На протяжении всей этой отповеди голос сенатора неизменно повышался, у него появилась шумная одышка. Петерсон произнес:
— Полегче, парень. Полегче, дорогой Том.
Шелгрин понимал, что все звучит неразумно, но это глубоко запало ему в душу. Его контакт с Лизой — теперь Джоанной — был минимальным и всегда через третьи руки — этакий мостик с движением только в одну сторону, построенный из хлипких листков бумаги. За более чем десятилетие между ним и его дочерью не было ни одного живого слова. Поэтому-то он так ревниво отстаивал те несколько минут чтения первого числа каждого месяца.
— В тот день, на Ямайке, когда мы все это устроили, — говорил Шелгрин, — вы пообещали мне, что будете давать донесения о ее успехах. Я не был готов к тому, что буду полностью отрезан от нее. Я хотел знать, что она делала. Мы договорились, что донесения будут в письменной форме. И они всегда были такими. Четыре страницы, пять, иногда шесть или семь. Всегда в письменной форме. Вы вручали мне донесение, и я читал его при свете фонарика в этом чертовом едущем автомобиле. Затем я отдавал его вам обратно, и вы уничтожали его. Вот как у нас заведено, Петерсон. Вот так всегда это проходило. Так мы договаривались. Я не одобряю никаких изменений. Я просто не позволю такое!

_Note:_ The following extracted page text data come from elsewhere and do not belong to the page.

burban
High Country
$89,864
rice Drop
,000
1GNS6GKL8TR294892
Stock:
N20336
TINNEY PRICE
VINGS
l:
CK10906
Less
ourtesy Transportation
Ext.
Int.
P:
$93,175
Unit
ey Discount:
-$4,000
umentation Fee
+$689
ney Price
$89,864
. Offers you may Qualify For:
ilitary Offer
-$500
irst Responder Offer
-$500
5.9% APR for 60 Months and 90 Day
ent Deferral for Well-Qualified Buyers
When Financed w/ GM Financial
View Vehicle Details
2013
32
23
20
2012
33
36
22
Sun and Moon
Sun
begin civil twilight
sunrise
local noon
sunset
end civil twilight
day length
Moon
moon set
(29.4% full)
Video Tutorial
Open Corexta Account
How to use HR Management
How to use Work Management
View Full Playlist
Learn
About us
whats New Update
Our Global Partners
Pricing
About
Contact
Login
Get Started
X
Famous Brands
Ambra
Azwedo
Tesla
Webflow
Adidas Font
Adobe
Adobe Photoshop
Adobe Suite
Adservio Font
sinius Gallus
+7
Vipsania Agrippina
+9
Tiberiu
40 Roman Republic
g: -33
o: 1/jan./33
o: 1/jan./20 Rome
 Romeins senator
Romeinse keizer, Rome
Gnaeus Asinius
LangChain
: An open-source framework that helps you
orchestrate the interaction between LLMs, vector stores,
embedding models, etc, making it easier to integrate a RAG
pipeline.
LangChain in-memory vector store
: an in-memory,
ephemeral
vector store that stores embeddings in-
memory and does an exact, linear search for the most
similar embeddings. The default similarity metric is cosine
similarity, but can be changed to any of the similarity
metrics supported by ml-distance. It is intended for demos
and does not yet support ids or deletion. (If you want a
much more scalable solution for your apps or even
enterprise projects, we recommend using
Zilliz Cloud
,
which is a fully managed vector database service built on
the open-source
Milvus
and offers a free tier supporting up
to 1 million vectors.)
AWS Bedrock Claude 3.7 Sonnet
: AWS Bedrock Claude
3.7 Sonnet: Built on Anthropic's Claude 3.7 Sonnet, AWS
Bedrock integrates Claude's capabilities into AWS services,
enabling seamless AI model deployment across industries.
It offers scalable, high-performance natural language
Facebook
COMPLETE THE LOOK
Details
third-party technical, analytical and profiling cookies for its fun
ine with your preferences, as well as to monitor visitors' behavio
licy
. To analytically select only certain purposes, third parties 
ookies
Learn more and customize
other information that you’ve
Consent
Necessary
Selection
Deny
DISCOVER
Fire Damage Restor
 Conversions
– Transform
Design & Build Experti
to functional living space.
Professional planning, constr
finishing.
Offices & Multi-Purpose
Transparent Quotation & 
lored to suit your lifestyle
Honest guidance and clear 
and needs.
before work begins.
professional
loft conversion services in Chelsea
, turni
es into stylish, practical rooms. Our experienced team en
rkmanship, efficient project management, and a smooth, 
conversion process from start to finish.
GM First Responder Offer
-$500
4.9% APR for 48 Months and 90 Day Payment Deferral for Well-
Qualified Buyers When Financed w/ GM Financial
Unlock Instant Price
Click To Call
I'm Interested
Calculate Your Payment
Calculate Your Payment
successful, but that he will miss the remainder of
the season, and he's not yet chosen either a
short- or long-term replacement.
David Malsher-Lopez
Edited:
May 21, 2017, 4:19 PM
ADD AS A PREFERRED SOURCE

— Успокойтесь, дорогой Том.
— Не называйте меня так!
— Не надо кричать.
— У вас, по крайней мере, есть фотографии?
— О, да. Несколько фотографий. Очень интересных.
— Позвольте мне посмотреть.
— Они требуют кое-каких разъяснений.
— Каких разъяснений? Это фотографии моей дочери. Я знаю, кто она. Я... — Вдруг он остановился. От жуткого страха слова застряли в горле. Он закрыл глаза. Во рту было сухо. — Она... с ней что-нибудь случилось... мертва?
— Ну, нет, — сказал Петерсон. — Нет, нет. Ничего такого, дорогой Том.
— Это действительно так?
— Конечно. Если бы было иначе, я не стал бы придерживать такие новости, ни за что на свете.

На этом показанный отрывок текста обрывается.